C’est le Ballet national du Canada, de retour à Montréal pour trois soirs, qui a ouvert la 18e saison de Danse Danse jeudi dernier. Au programme, trois prestigieuses oeuvres issues de l’univers du ballet contemporain ont été présentées sur la scène du théâtre Maisonneuve de la Place des arts, montrant à quel point le Ballet national du Canada possède un répertoire diversifié.
Dans un premier temps nous était donnée à voir la pièce the second detail, oeuvre de William Forsythe, dont le fort penchant pour le une esthétique plus classique ne peut être nié. Cette oeuvre, d’abord créée en 1991 pour le Ballet national du Canada et accompagnée par la musique électronique de Thom Willems, a quelque chose d’intemporel et de puissant. Perçue comme avant-gardiste à l’époque, la pièce a été quelque peu remaniée dans son approche, mais a tout conservé de son aspect géométrique et rigoureux. Les danseurs, au nombre de 14, forment des duos et des trios quasi hypnotisants, se retrouvant parfois comme en transe, s’intégrant au décor et s’immobilisant sur des chaises à l’arrière de la scène, avant de recommencer leur manège.
Beau, mais parfois un peu aride, le style de cette pièce rappelle les corps graciles de la statuaire classique. Foisonnant de microchorégraphies simultanément interprétées en petits groupes sur la scène, the second detail essouffle parfois un peu plus qu’elle n’éblouit.
Le deuxième segment du programme triple tire son nom du Spectre de la Rose (1911), un ballet de Michel Fokine initialement conçu pour deux danseurs. Cette chorégraphie, imaginée par Marco Goecke et présentée pour la première fois en 2009, s’inspire de l’histoire d’une femme qui rêve qu’elle danse avec l’esprit d’une rose. Originale et inusitée, cette deuxième partie démultiplie le spectre de la rose, interprété par six danseurs sur une scène souvent très peu éclairée, propice à une ambiance onirique.

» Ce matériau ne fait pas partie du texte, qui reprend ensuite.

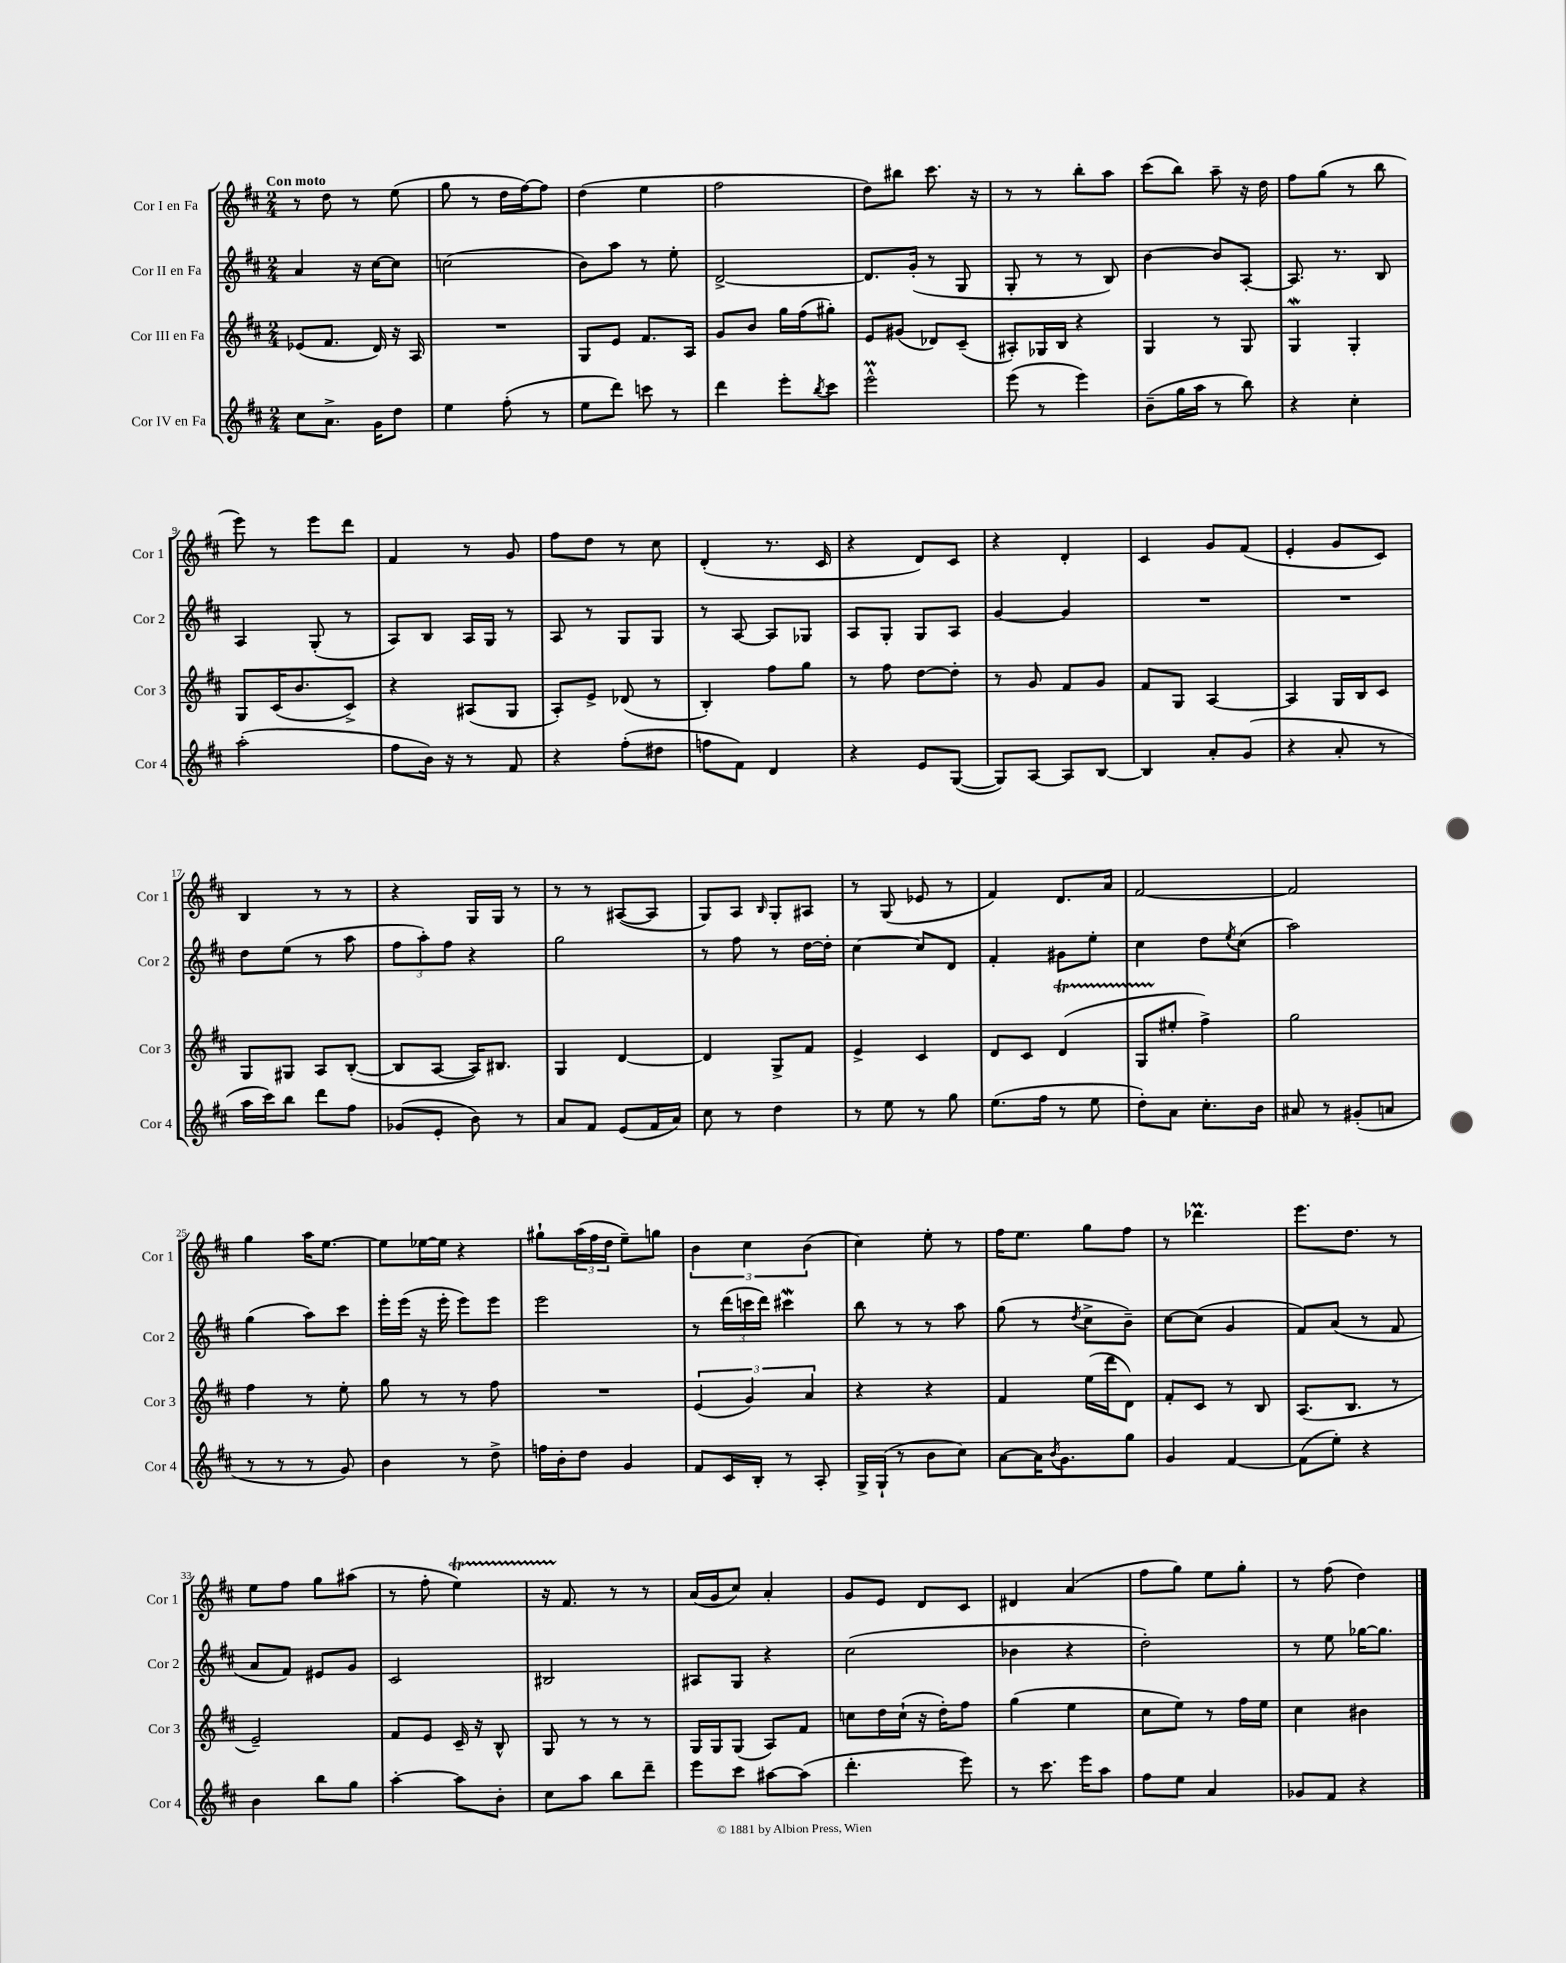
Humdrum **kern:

**kern	**kern	**kern	**kern
*staff4	*staff3	*staff2	*staff1
*clefG2	*clefG2	*clefG2	*clefG2
*k[f#c#]	*k[f#c#]	*k[f#c#]	*k[f#c#]
*M2/4	*M2/4	*M2/4	*M2/4
8cc#	(8e-	4a	8r
8.a^	8.f#	.	8dd
.	.	16r	8r
16g	16d)	[16cc#	.
8dd	16r	8cc#]	(8ee
.	16A	.	.
=	=	=	=
4ee	2r	(2cc	8gg
.	.	.	8r
(8ff#'	.	.	16dd
.	.	.	[16ff#)
8r	.	.	8ff#]
=	=	=	=
8ee	8G	8b)	(4dd
8ddd)	8e	8aa	.
8ccc	8.f#	8r	4ee
8r	.	8ee'	.
.	16A	.	.
=	=	=	=
4ddd	8g	[2d^	2ff#
.	8b	.	.
8eee'	16gg	.	.
.	(16ff#	.	.
8qbb	.	.	.
8ccc#	8gg#')	.	.
=	=	=	=
2eee^^	8e	8.d]	8dd)
.	(8g#	.	8bb#
.	.	(16g'	.
.	8d-)	8r	8.ccc#
.	(8c#~	8G	.
.	.	.	16r
=	=	=	=
(8eee	8A#')	8G'	8r
8r	16G-	8r	8r
.	16B	.	.
4eee)	4r	8r	8bb'
.	.	8B)	8aa
=	=	=	=
(8b~	4G	[4b	(8ccc#
16gg	.	.	8bb)
16aa	.	.	.
8r	8r	8b]	8aa~
8bb)	8G	[8A'	16r
.	.	.	16dd
=	=	=	=
4r	4G	8.A]	8ff#
.	.	.	(8gg
.	.	8.r	.
4cc#'	4G'	.	8r
.	.	8B	8bb
=	=	=	=
(2aa'	8G	4A	8eee)
.	(16c#	.	8r
.	8.b	.	.
.	.	(8G'	8eee
.	8c#^)	8r	8ddd
=	=	=	=
8ff#	4r	8A)	4f#
16b)	.	8B	.
16r	.	.	.
8r	(8A#	16A	8r
.	.	16G	.
8f#	8G	8r	8g
=	=	=	=
4r	8A')	8A	8ff#
.	8e^	8r	8dd
(8ff#'	(8d-	8G	8r
8dd#	8r	8G	8cc#
=	=	=	=
8ff	4B')	8r	(4d'
8f#)	.	[8A	.
4d	8ff#	8A]	8.r
.	8gg	8G-	.
.	.	.	16c#
=	=	=	=
4r	8r	8A	4r
.	8ff#	8G'	.
8e	[8dd	8G	8d)
([8G	8dd']	8A	8c#
=	=	=	=
8G])	8r	[4g	4r
[8A	8g	.	.
8A]	8f#	4g]	4d'
[8B	8g	.	.
=	=	=	=
4B]	8f#	2r	4c#
.	8G	.	.
8a'	[4A	.	8g
(8g	.	.	(8f#
=	=	=	=
4r	4A]	2r	4e'
8a'	16G	.	8g
.	16B	.	.
8r	8c#	.	8c#)
=	=	=	=
16aa	8G	8dd	4B
16ccc#)	.	.	.
8bb	8G#	(8ee	.
8ddd	8A	8r	8r
8ff#	([8B'	8aa	8r
=	=	=	=
(8g-	8B]	12ff#	4r
.	.	12aa')	.
8e'	[8A	.	.
.	.	12ff#	.
8b)	16A])	4r	16G
.	8.B#	.	16G
8r	.	.	8r
=	=	=	=
8a	4G	2gg	8r
8f#	.	.	8r
(8e	[4d	.	([8A#
16f#	.	.	8A#]
16a)	.	.	.
=	=	=	=
8cc#	4d]	8r	8G)
8r	.	8ff#	8A
.	.	.	16qqB
4dd	8G^	8r	8G'
.	8f#	[16dd	8A#
.	.	16dd']	.
=	=	=	=
8r	4e^	[4cc#	8r
8ee	.	.	(8G
8r	4c#	8cc#]	8e-
8gg	.	8d	8r
=	=	=	=
(8.ee	8d	4f#'	4f#)
.	8c#	.	.
16ff#	.	.	.
8r	(4d	8g#	8.d
8ee	.	8ee'	.
.	.	.	16a
=	=	=	=
8dd')	8G	4cc#	[2f#
8a	8ee#'	.	.
8.cc#'	4ff#^)	8dd	.
.	.	8qee	.
.	.	(8cc#	.
16b	.	.	.
=	=	=	=
8a#	2gg	2aa)	2f#]
8r	.	.	.
(8g#'	.	.	.
8a	.	.	.
=	=	=	=
8r	4ff#	(4gg	4gg
8r	.	.	.
8r	8r	8aa)	16aa
.	.	.	[8.ee
8g)	8ee'	8ccc#	.
=	=	=	=
4b	8gg	16eee'	8ee]
.	.	(16eee	.
.	8r	16r	[16ee-
.	.	16eee'	16ee-]
8r	8r	8eee)	4r
8dd^	8ff#	8eee	.
=	=	=	=
16ff	2r	2eee	8gg#`
16b'	.	.	.
8dd	.	.	(24aa
.	.	.	24ff#
.	.	.	24dd
4g	.	.	8ee~)
.	.	.	8gg
=	=	=	=
8f#	(6e	8r	6b
16c#	.	(24ddd	.
.	6g)	24ccc	6cc#
16B'	.	.	.
.	.	24ddd)	.
8r	.	4ccc#	.
.	6a	.	(6b
8A'	.	.	.
=	=	=	=
16G^	4r	8bb	4cc#)
(16G`	.	.	.
8r	.	8r	.
8b	4r	8r	8ee'
8cc#)	.	8aa	8r
=	=	=	=
[8a	4f#	(8gg	16ff#
.	.	.	8.ee
16a]	.	8r	.
8qb	.	.	.
8.g	.	.	.
.	.	8qdd	.
.	(16ee	8cc#^	8gg
.	16ddd	.	.
8gg	8d)	8b~)	8ff#
=	=	=	=
4g	8f#'	[8cc#	8r
.	8c#	(8cc#]	4.ddd-
[4f#	8r	4g	.
.	8B	.	.
=	=	=	=
(8f#]	(8.A	8f#)	8.eee
8ee')	.	(8a	.
.	8.B	.	8.dd
4r	.	8r	.
.	8r	8f#	8r
=	=	=	=
4b	2e~)	8a	8ee
.	.	8f#)	8ff#
8bb	.	8e#	8gg
8gg	.	8g	(8aa#
=	=	=	=
[4aa'	8f#	2c#	8r
.	8e	.	8ff#'
8aa]	16c#~	.	4ee)
.	16r	.	.
8b'	8B^^	.	.
=	=	=	=
8cc#	8G	2B#	16r
.	.	.	8.f#
8aa	8r	.	.
8bb	8r	.	8r
8ddd~	8r	.	8r
=	=	=	=
8eee	16G	8A#	(16a
.	16G	.	16g
8ccc#	(8G	8G	8cc#)
[8aa#	8A)	4r	4a'
(8aa#]	8f#	.	.
=	=	=	=
4.ddd'	8cc	(2cc#	8g
.	16dd	.	8e
.	(16cc`	.	.
.	16r	.	8d
.	16dd')	.	.
8eee)	8ff#	.	8c#
=	=	=	=
8r	(4gg	4b-	4d#
8.ccc#	.	.	.
.	4ee	4r	(4a
16eee	.	.	.
8aa	.	.	.
=	=	=	=
8ff#	8cc#	2dd')	8ff#
8ee	8ee)	.	8gg)
4a	8r	.	8ee
.	16ff#	.	8gg'
.	16ee	.	.
=	=	=	=
8g-	4cc#	8r	8r
8f#	.	8ee	(8ff#
4r	4b#	[16gg-	4dd)
.	.	8.gg-]	.
==	==	==	==
*-	*-	*-	*-
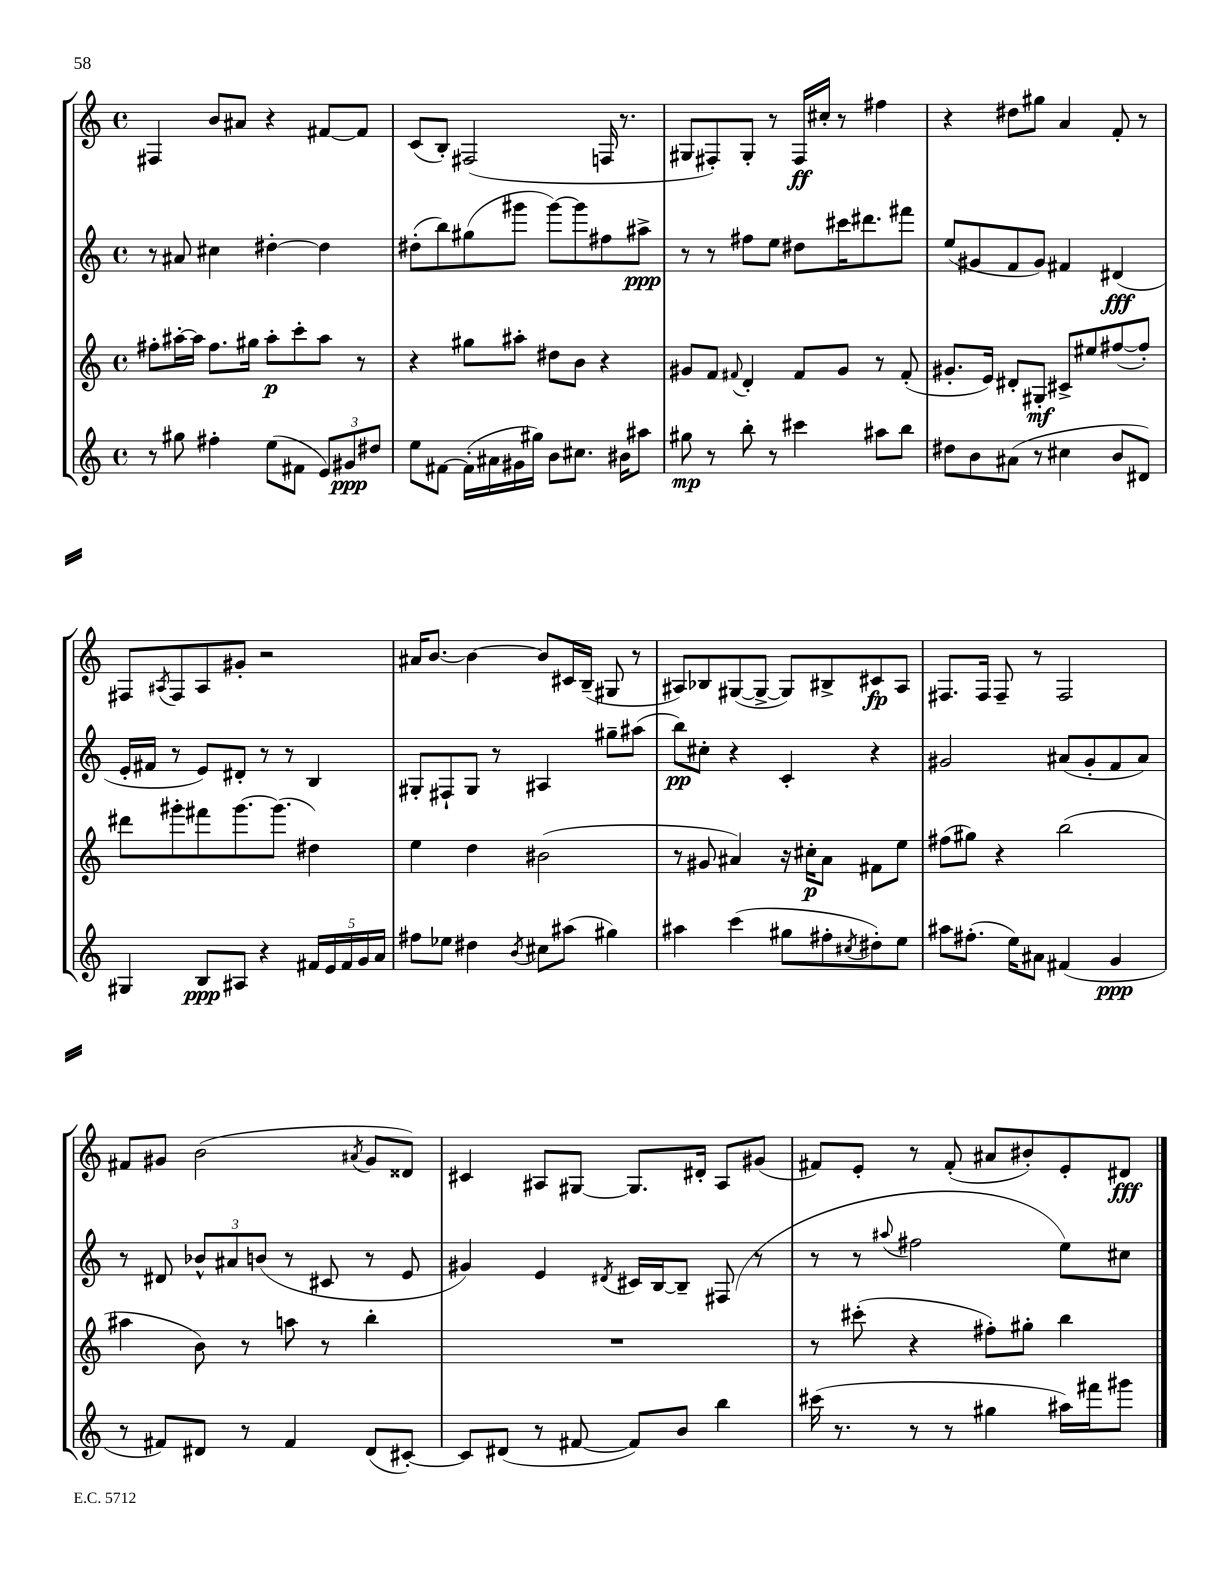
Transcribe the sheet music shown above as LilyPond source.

<<
\new StaffGroup <<
\new Staff = "s0" {
    \clef treble \key c \major \defaultTimeSignature \time 4/4
    fis4 b'8 ais'8 r4 fis'8~ fis'8 |
    c'8( b8-.) fis2( f16 r8. |
    gis8 fis8-.) gis8-. r8 fis16\ff cis''16-. r8 fis''4 |
    r4 dis''8 gis''8 a'4 f'8-. r8 |
    fis8 \acciaccatura { ais8 } fis8 ais8 gis'8-. r2 |
    ais'16 b'8.~ b'4~ b'8 cis'16 b16--( gis8 r8 |
    ais8) bes8 gis8~( gis8~-> gis8) bis8-> cis'8\fp ais8 |
    fis8. fis16 fis8-- r8 fis2 |
    fis'8 gis'8 b'2( \acciaccatura { ais'8 } gis'8 disis'8) |
    cis'4 ais8 gis8~ gis8. dis'16-. ais8 gis'8( |
    fis'8) e'8-. r8 fis'8-.( ais'8 bis'8-.) e'8-. dis'8\fff \bar "|." |
}
\new Staff = "s1" {
    \clef treble \key c \major \defaultTimeSignature \time 4/4
    r8 ais'8 cis''4 dis''4~-. dis''4 |
    dis''8-.( b''8) gis''8( gis'''8 gis'''8~) gis'''8 fis''8 ais''8->\ppp |
    r8 r8 fis''8 e''8 dis''8 cis'''16 dis'''8. fis'''8 |
    e''8( gis'8 f'8 gis'8) fis'4 dis'4\fff( |
    e'16-. fis'16 r8 e'8) dis'8-. r8 r8 b4 |
    gis8-. fis8-! gis8 r8 ais4 gis''8-- ais''8( |
    b''8\pp) cis''8-. r4 c'4-. r4 |
    gis'2 ais'8( gis'8-. f'8 ais'8) |
    r8 dis'8 \tuplet 3/2 { bes'8-^ ais'8 b'8( } r8 cis'8 r8 e'8 |
    gis'4) e'4 \acciaccatura { dis'8 } cis'16 b16~ b8-- fis8( r8 |
    r8 r8 \appoggiatura { ais''8 } fis''2 e''8) cis''8 \bar "|." |
}
\new Staff = "s2" {
    \clef treble \key c \major \defaultTimeSignature \time 4/4
    fis''8-. ais''16~-. ais''16 fis''8. gis''16 ais''8-.\p c'''8-. ais''8 r8 |
    r4 gis''8 ais''8-. dis''8 b'8 r4 |
    gis'8 f'8 \appoggiatura { fis'8 } d'4-. fis'8 gis'8 r8 fis'8-.( |
    gis'8.-. e'16) dis'8-. gis8-.\mf cis'8-> eis''8 fis''8~( fis''8-.) |
    dis'''8 gis'''8-. fis'''8 gis'''8.~ gis'''8.( dis''4) |
    e''4 d''4 bis'2( |
    r8 gis'8 ais'4) r16 cis''16-.\p ais'8 fis'8 e''8 |
    fis''8( gis''8) r4 b''2( |
    ais''4 b'8) r8 a''8 r8 b''4-. |
    R1 |
    r8 cis'''8-.( r4 fis''8-.) gis''8-. b''4 \bar "|." |
}
\new Staff = "s3" {
    \clef treble \key c \major \defaultTimeSignature \time 4/4
    r8 gis''8 fis''4-. e''8( fis'8 \tuplet 3/2 { e'8) gis'8\ppp dis''8 } |
    e''8 fis'8~ fis'16-.( ais'16 gis'16 gis''16) b'8 cis''8. bis'16 ais''8 |
    gis''8\mp r8 b''8-. r8 cis'''4 ais''8 b''8 |
    dis''8 b'8 ais'8( r8 cis''4 b'8 dis'8) |
    gis4 b8\ppp ais8 r4 \tuplet 5/4 { fis'16 e'16 fis'16 g'16 a'16 } |
    fis''8 ees''8 dis''4 \acciaccatura { b'8 } cis''8 ais''8( gis''4) |
    ais''4 c'''4( gis''8 fis''8-. \acciaccatura { cis''8 } dis''8-.) e''8 |
    ais''8 fis''8.-.( e''16) ais'8 fis'4( g'4\ppp |
    r8 fis'8) dis'8 r8 fis'4 dis'8( cis'8~-.) |
    cis'8 dis'8( r8 fis'8~ fis'8) b'8 b''4 |
    cis'''16( r8. r8 r8 gis''4 ais''16) fis'''16 gis'''8 \bar "|." |
}
>>
>>
\layout { \context { \Score \remove "Bar_number_engraver" } }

La gestuelle fébrile des danseurs contraste avec des intervalles aux accents plus romantiques, exécutés sur des airs de Carl Maria von Weber. Les costumes d’un rouge vif qui accroche l’oeil et le lyrisme apparent du Spectre de la Rose nous donnent l’impression que se joue devant nos yeux un conte de fées dansé, mais lui confère également un aspect comique qui détonne un peu dans l’ensemble…
Finalement, la troisième portion de ce spectacle propose une oeuvre intitulée Chroma, pièce créée en 2006 pour le Royal Ballet, puis interprétée pour une première fois par le Ballet national du Canada en 2010. Du talentueux chorégraphe Wayne McGregor, Chroma reprend l’aspect physique très présent chez cet artiste, misant une fois de plus sur le côté architectural des corps humains. Une sensation de pureté émane de l’oeuvre, grâce aux arabesques fluides des danseurs mises en valeur par les costumes aux couleurs de chair qui viennent non seulement accentuer leurs mouvements, mais également la force de leurs corps musclés. Ici, la distinction des genres importe peu: ni hommes ni femmes, que des interprètes qui nous livrent un message complexe.
La musique est l’oeuvre du Britannique Joby Talbot, qui utilise par ailleurs quelques chansons des White Stripes à travers ses propres compositions. Les éclairages parfois quasi aveuglants de Lucy Carter investissent l’environnement dans lequel les danseurs se meuvent d’une énergie faisant ressortir celles des corps des interprètes.
Si les trois oeuvres présentées dans le cadre de ce programme triple revisitent chacune à leur façon le ballet classique et la danse contemporaine, il va sans dire que McGregor manie le mieux cet amalgame des genres.